I’ve always been a hairdresser – since I was 16. My sister’s a hairdresser; she went to college. Of course, she used to do all sorts of things to my hair. So I did the same thing. I trained. Then I went to work in Kensington for Annie Russell and retrained with her. Then I moved to New York and worked in a salon for five years. I came back, was on an art team for a hairdressing firm. It was a great experience – training and education, developing your photographic looks. The hairdressing industry is a completely different world to this industry. I always wanted to do this – I just never knew how to get into it. I was in Harvey Nichols for four years with one group, then Daniel Hersheson came and opened up in there. His son was already doing session work and I met their agent and became first assistant to another session stylist. I was with him for four years. You’re married to them, basically. It was an amazing experience. It gave me the confidence and foundation to go off on my own.

HOW IMPORTANT IS PASSION?

You have to be passionate. Hair is really difficult. People get the idea that it’s a bit of a brush, bit of a blow dry. But it takes a long time to get to the point where you can do anything, with any hair type. Everybody’s different and what works on one hair type may not work on another. So you need to have that experience to be able to turn everything around. Especially if you want to work in fashion because you need to do it on the spot.

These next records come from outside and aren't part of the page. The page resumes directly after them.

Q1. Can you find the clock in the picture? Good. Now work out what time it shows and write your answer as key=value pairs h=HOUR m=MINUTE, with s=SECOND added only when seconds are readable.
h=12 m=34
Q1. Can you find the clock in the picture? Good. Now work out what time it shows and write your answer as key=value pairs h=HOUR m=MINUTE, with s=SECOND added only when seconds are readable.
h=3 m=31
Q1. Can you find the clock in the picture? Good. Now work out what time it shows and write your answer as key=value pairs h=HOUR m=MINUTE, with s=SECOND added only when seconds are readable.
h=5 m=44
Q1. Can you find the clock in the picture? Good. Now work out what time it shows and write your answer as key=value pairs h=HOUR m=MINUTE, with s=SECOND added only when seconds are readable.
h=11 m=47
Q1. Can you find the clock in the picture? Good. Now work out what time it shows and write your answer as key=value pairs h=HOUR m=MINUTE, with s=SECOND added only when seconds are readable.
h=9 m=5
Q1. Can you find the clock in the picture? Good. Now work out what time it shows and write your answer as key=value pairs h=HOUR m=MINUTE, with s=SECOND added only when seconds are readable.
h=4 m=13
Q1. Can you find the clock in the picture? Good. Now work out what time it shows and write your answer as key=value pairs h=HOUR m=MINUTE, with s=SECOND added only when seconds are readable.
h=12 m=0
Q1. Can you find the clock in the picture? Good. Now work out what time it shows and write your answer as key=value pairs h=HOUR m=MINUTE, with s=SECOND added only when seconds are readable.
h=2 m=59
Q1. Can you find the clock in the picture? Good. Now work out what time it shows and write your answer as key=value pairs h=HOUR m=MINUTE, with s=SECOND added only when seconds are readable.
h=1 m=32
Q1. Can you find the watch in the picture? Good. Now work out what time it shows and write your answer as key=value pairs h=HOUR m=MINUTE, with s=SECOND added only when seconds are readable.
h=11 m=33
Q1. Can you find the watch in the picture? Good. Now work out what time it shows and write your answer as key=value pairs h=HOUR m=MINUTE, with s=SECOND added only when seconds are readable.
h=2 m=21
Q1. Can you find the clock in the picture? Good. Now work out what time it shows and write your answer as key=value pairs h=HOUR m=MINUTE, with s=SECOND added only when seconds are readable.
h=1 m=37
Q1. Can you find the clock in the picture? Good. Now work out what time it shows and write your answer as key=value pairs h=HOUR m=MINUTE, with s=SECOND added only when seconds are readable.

DO YOU NOTICE HAIR WHEN YOU’RE OFF DUTY?

Yes, all the time. You mainly notice bad hair, to be honest. The key with hair is finding the right products for you. You need the right shampoo, the right treatments. You need to understand your own hair for it to look good – especially since now we don’t do anything to it. You want a good result without putting much in. It’s harder now for people to find something that’s right for them. Most of the time you see fluff and you see dryness. You see static and you see grease. You see more of what isn’t working in hair. Then, occasionally, you’ll see someone walking down the street and be gobsmacked because she looks wicked, she looks amazing.

WHEN YOU SEE THAT, WHAT IS IT THAT WORKS?

Is there something that these people are getting right that’s consistent with others? I think it’s people spending time getting to know their hair and getting to know how their hair works for their face. It’s about your bones, your hair colour. It can improve your skin or drain your skin. It can make your eyes sparkle or it can make you look like you’ve been out all weekend.